Managing IBM Event Streams topics using the Kafka Admin API

When developing distributed applications in the cloud, secure and efficient communication between them is vital and challenging. In modern cloud architectures, this is usually achieved by using a messaging infrastructure. IBM Event Streams provides a fully managed enterprise messaging and event streaming service that is powered by the industry standard Apache Kafka.

Before we go any further, let’s first describe what a broker and topic are. Brokers and topics are the core concepts of Kafka and will be mentioned throughout this tutorial. Kafka runs on a cluster of one or more servers which are called brokers. The Kafka broker is responsible for receiving messages from producing applications and writing them onto the disk as well as fetching and sending those messages to the consuming applications. The stream of messages are stored in categories called topics and messages in a single topic are distributed across brokers in a cluster. That’s enough for now, but you can learn more about the concept of topics by reading the Kafka documentation.

This tutorial introduces a robust Admin interface that is provided by Kafka, the Admin API, which is an API that implements a group of primitives directly from the broker that provides developers with a simple way to manage topics. (This API was previously called “AdminClient”.)

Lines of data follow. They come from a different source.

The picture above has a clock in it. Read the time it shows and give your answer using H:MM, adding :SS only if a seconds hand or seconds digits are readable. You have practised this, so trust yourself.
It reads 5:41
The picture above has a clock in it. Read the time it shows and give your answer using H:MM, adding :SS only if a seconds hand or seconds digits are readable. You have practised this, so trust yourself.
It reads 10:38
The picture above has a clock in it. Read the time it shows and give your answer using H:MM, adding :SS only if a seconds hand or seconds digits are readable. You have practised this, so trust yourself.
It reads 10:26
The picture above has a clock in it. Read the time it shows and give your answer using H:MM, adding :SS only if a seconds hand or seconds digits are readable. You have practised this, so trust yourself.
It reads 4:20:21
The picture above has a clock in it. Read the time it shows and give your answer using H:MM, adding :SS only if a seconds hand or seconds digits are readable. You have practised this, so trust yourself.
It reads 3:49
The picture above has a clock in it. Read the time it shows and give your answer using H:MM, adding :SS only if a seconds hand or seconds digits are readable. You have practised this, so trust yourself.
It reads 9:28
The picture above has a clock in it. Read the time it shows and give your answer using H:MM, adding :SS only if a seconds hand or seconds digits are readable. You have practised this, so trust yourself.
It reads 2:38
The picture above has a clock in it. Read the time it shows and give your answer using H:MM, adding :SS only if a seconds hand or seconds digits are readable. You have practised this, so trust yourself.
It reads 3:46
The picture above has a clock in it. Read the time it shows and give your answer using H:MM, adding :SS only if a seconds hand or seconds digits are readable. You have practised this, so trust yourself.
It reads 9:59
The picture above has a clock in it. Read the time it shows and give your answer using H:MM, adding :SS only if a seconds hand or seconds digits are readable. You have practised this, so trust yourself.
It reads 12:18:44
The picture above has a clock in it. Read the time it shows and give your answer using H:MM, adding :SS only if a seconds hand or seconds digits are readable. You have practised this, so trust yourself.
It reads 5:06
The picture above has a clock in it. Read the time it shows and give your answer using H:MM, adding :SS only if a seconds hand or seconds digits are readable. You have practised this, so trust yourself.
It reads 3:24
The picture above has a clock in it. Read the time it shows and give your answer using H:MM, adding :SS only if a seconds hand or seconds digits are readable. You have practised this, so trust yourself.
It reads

The Admin API provides many features and this tutorial will explain some of the most common ones. You’ll learn how to:

  • Create a new topic
  • Query configuration settings of a topic
  • Add partitions to an existing topic
  • Alter topic configuration, such as the retention period
  • Delete a topic

Learning objectives

In this tutorial, you’ll learn how to manage topics and their configurations.

Prerequisites

None.

Estimated time

You can complete this tutorial in about 30 minutes.

Steps

1. Set up your development environment

First, you need to follow the steps in the Getting Started with Event Streams tutorial to deploy an Event Streams service and create the service credentials.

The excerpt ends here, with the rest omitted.